Mexico City’s Baptist Theological Seminary invests in indigenous theological development throughout Mexico focusing on marginalized populations. They also work to integrate “creation care,” the teaching of agriculture and sustainability, as part of their biblical framework and have staff provide training and discipleship inside these marginalized communities. Their focus on empowering these communities to care for the creation placed in their custody was familiar to our GML staff.
Hendi Espino and Tomas Chapman lead COMPA at UNAM, an organization comprised of Christian student leaders, similar to InterVarsity in the United States. Emily Ortiz Escobar, current GML Scholar, was even involved in COMPA during her undergraduate education in Guatemala. COMPA has a huge alumni network and keeping their alumni connected and provided with post-graduate opportunities continues to be a priority for the group. UNAM is currently the biggest university in the Americas, and we are hopeful GML can be one of COMPA’s alumni opportunities, helping to create a clear pathway from a large Latin American university to the GSSW. (https://cdmx.compamexico.org/que-es-compa/)
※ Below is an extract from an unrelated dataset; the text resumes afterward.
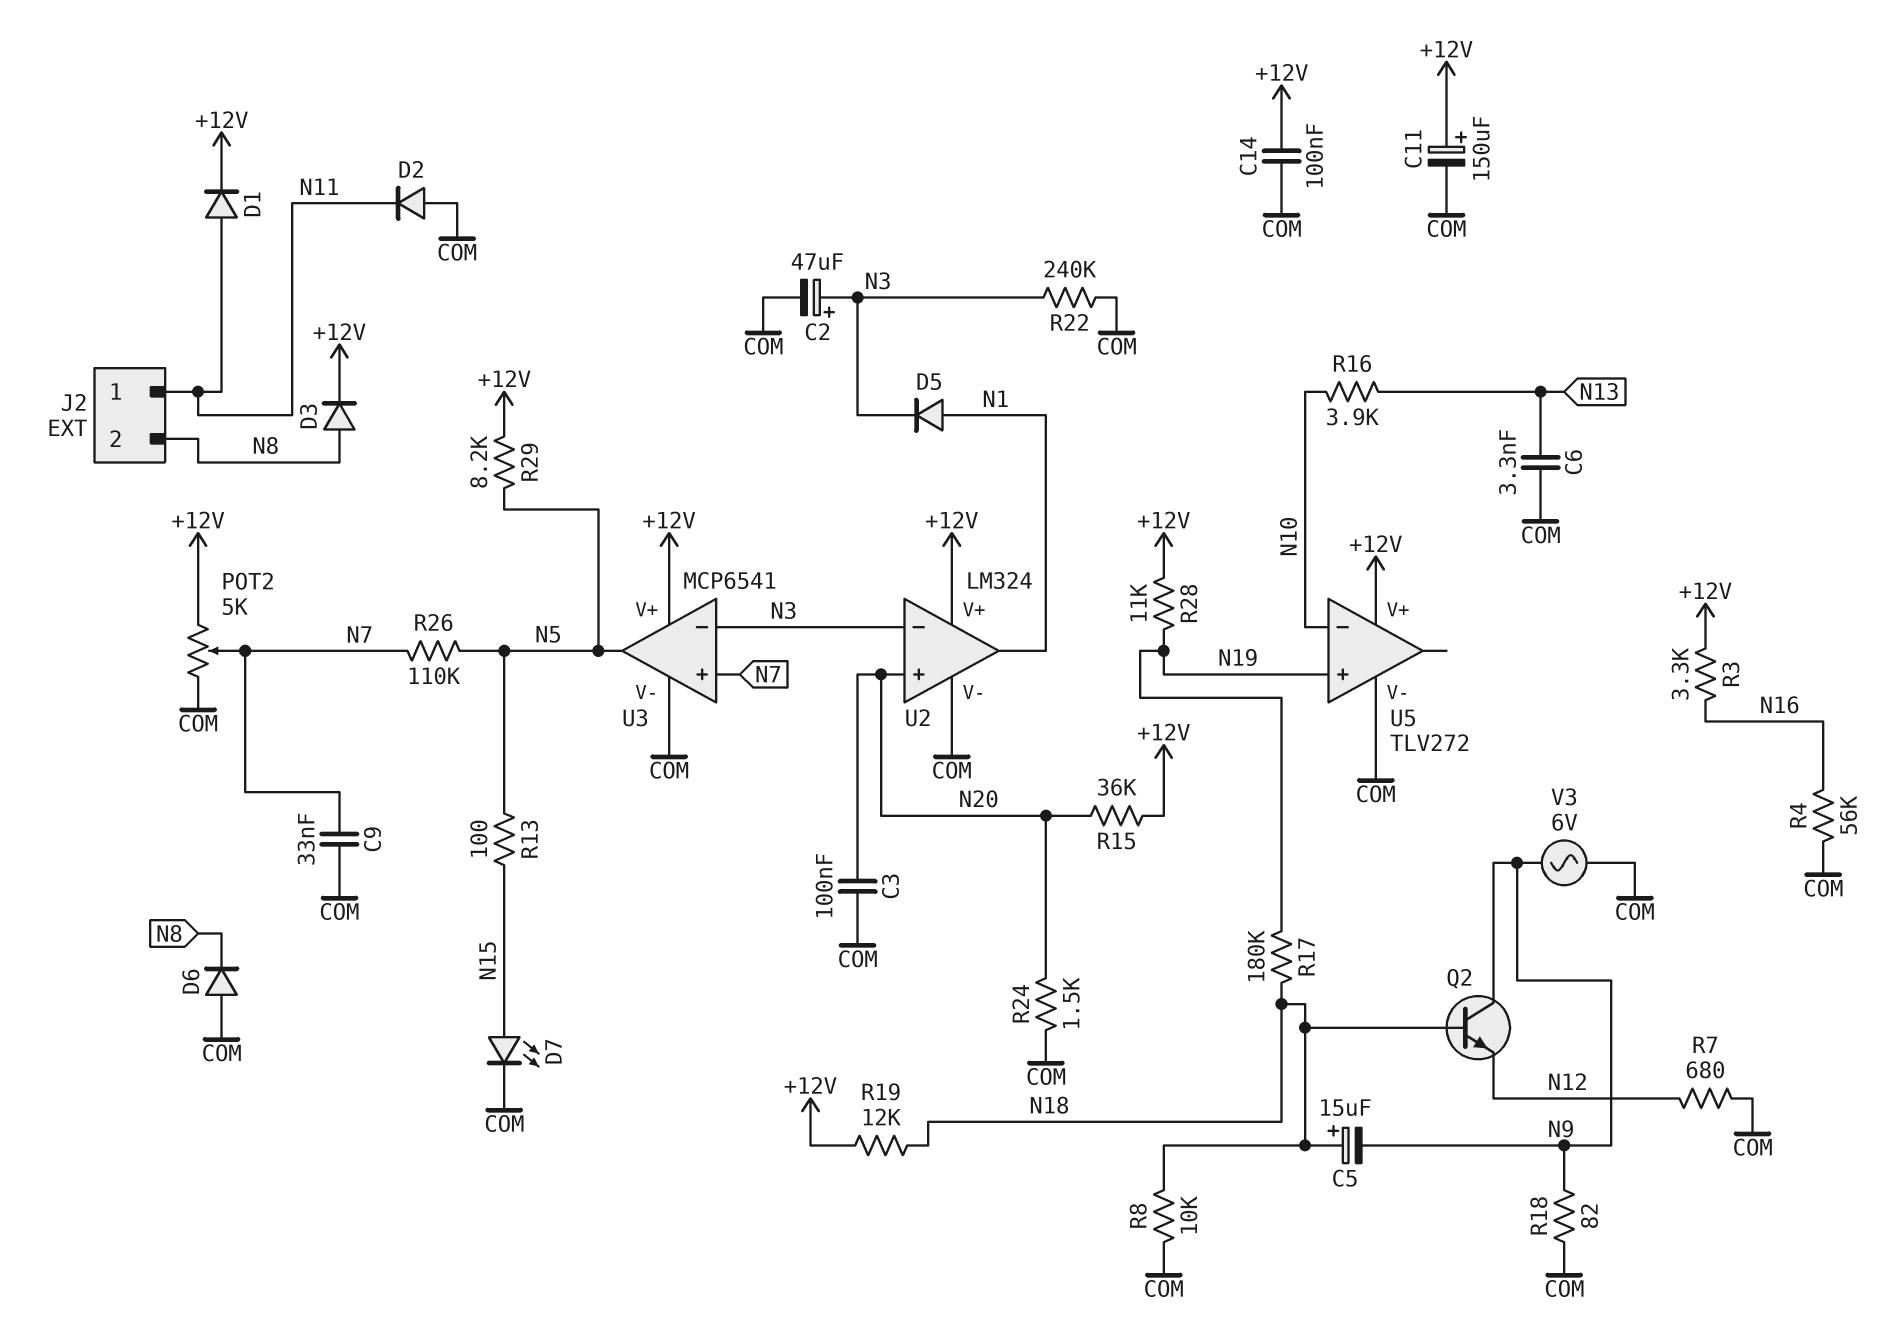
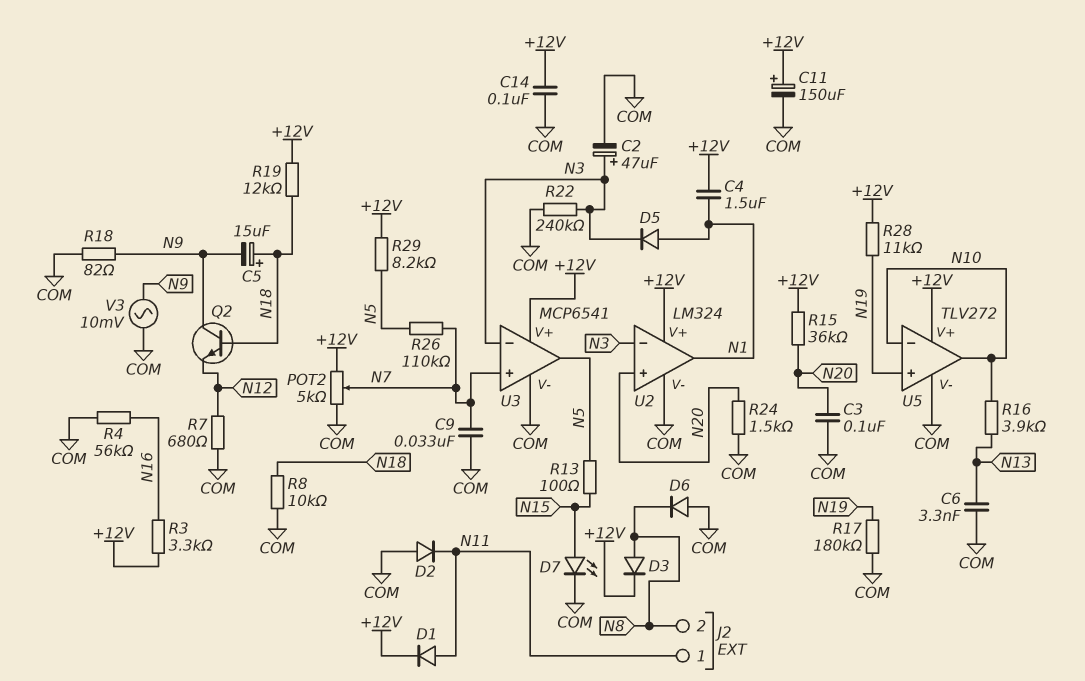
C4: none -> 1.5uF (+12V, N1)
R17: 180k (N18, N19) -> 180k (COM, N19)
U5 pin out: none -> N10
V3: AC 6V (COM, N9) -> AC 10mV (COM, N9)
The early childhood development center in Tepipilli, started by Javier and his wife with the goal of lifelong support ("cradle to career"), aims to relieve extreme poverty through a two-generation approach, meaning staff work not just with the children who attend the center but with their families via home visitations and coaching. The center focuses on hygiene, nutrition, emotional intelligence, agriculture, and speech therapy amongst other topics, using the Montessori model to guide the children. There were some children in the center that were non-verbal six months ago who are now speaking fluently, a true testament to the staff's dedicated work with this community.
Tepipilli can seem a difficult place to live. There is no running water, and the development center is one of the only standard buildings in the village. There is also a lot of domestic abuse in the community, another aspect being worked on by the center staff during the home visitations. Some of the GML Staff’s co-travelers were Social Workers and pediatricians, able to perform not just physicals, but mental health assessments on the children’s parents, even screening for autism and other neuroatypicalities. But the foundation of the center is the staff’s integration in the community where they build trust and relationships with the families they support. The GML Staff met these co-laborers, individuals doing Social Work without Social Work degrees, and wondered if any of them would someday be interested in attending the GSSW as a GML scholar. They would have so much to teach our community.
GML staff was blessed by this trip. From making connections with CBF employees and supporters to seeing first-hand the type of work our Latin American scholars could be doing in their home communities, God’s hand is evident in all.